• INPUT FOR THIS TASK:
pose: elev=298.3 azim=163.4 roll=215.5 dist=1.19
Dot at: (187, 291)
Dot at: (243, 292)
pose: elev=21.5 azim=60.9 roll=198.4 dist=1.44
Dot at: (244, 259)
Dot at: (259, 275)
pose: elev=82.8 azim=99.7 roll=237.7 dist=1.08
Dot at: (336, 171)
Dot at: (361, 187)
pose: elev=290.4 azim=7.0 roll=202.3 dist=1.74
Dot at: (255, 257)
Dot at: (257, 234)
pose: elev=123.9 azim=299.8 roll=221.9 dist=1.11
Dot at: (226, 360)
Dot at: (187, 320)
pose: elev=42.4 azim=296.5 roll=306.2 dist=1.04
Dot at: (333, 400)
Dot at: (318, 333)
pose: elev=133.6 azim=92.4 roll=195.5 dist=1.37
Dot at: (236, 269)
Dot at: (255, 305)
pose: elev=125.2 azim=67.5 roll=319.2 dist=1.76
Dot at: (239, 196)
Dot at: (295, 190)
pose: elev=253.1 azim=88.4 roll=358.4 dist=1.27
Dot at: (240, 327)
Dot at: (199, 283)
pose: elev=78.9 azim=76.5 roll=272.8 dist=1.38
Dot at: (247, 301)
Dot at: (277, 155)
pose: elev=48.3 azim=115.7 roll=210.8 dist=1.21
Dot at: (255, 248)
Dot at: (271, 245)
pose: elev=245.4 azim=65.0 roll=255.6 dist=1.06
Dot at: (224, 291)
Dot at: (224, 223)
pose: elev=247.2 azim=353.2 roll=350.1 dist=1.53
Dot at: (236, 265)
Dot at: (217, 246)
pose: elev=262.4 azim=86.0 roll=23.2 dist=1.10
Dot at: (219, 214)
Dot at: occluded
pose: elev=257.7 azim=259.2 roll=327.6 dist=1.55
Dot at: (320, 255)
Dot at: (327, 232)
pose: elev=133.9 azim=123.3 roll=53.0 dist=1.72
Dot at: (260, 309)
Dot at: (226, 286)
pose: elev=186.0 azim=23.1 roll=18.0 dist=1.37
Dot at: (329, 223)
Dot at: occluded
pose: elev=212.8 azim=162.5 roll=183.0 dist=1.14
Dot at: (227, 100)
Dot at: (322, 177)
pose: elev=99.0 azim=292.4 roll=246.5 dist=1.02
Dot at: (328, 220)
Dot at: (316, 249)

• YOUR GOAL: Update the lines above by replacing each "pose" with "camera" and leaving everything else unchanged.

• COMPLETE ANSWER:
camera: elev=298.3 azim=163.4 roll=215.5 dist=1.19
Dot at: (187, 291)
Dot at: (243, 292)
camera: elev=21.5 azim=60.9 roll=198.4 dist=1.44
Dot at: (244, 259)
Dot at: (259, 275)
camera: elev=82.8 azim=99.7 roll=237.7 dist=1.08
Dot at: (336, 171)
Dot at: (361, 187)
camera: elev=290.4 azim=7.0 roll=202.3 dist=1.74
Dot at: (255, 257)
Dot at: (257, 234)
camera: elev=123.9 azim=299.8 roll=221.9 dist=1.11
Dot at: (226, 360)
Dot at: (187, 320)
camera: elev=42.4 azim=296.5 roll=306.2 dist=1.04
Dot at: (333, 400)
Dot at: (318, 333)
camera: elev=133.6 azim=92.4 roll=195.5 dist=1.37
Dot at: (236, 269)
Dot at: (255, 305)
camera: elev=125.2 azim=67.5 roll=319.2 dist=1.76
Dot at: (239, 196)
Dot at: (295, 190)
camera: elev=253.1 azim=88.4 roll=358.4 dist=1.27
Dot at: (240, 327)
Dot at: (199, 283)
camera: elev=78.9 azim=76.5 roll=272.8 dist=1.38
Dot at: (247, 301)
Dot at: (277, 155)
camera: elev=48.3 azim=115.7 roll=210.8 dist=1.21
Dot at: (255, 248)
Dot at: (271, 245)
camera: elev=245.4 azim=65.0 roll=255.6 dist=1.06
Dot at: (224, 291)
Dot at: (224, 223)
camera: elev=247.2 azim=353.2 roll=350.1 dist=1.53
Dot at: (236, 265)
Dot at: (217, 246)
camera: elev=262.4 azim=86.0 roll=23.2 dist=1.10
Dot at: (219, 214)
Dot at: occluded
camera: elev=257.7 azim=259.2 roll=327.6 dist=1.55
Dot at: (320, 255)
Dot at: (327, 232)
camera: elev=133.9 azim=123.3 roll=53.0 dist=1.72
Dot at: (260, 309)
Dot at: (226, 286)
camera: elev=186.0 azim=23.1 roll=18.0 dist=1.37
Dot at: (329, 223)
Dot at: occluded
camera: elev=212.8 azim=162.5 roll=183.0 dist=1.14
Dot at: (227, 100)
Dot at: (322, 177)
camera: elev=99.0 azim=292.4 roll=246.5 dist=1.02
Dot at: (328, 220)
Dot at: (316, 249)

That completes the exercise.